WHAT YOU WILL DO:
When a line in the entries below contains the word "your", copy that line.
#####
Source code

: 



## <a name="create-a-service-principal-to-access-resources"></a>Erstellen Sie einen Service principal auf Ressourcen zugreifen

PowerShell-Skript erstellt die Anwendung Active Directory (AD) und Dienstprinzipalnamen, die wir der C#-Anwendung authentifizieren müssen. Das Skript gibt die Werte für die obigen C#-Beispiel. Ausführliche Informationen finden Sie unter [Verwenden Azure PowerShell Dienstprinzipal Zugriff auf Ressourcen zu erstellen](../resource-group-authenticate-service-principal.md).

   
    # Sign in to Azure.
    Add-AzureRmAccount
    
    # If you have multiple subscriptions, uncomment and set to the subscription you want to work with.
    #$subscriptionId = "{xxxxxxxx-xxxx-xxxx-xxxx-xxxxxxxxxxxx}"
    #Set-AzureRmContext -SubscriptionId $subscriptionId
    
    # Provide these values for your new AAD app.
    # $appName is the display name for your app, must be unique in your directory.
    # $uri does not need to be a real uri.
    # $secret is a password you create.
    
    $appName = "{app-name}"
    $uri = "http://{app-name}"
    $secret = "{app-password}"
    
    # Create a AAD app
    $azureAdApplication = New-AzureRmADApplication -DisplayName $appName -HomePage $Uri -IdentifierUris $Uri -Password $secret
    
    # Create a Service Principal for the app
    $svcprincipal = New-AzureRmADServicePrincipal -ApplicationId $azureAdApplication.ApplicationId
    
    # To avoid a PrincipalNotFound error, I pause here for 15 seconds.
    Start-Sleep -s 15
#####
TASK RESPONSE:
    # Provide these values for your new AAD app.
    # $appName is the display name for your app, must be unique in your directory.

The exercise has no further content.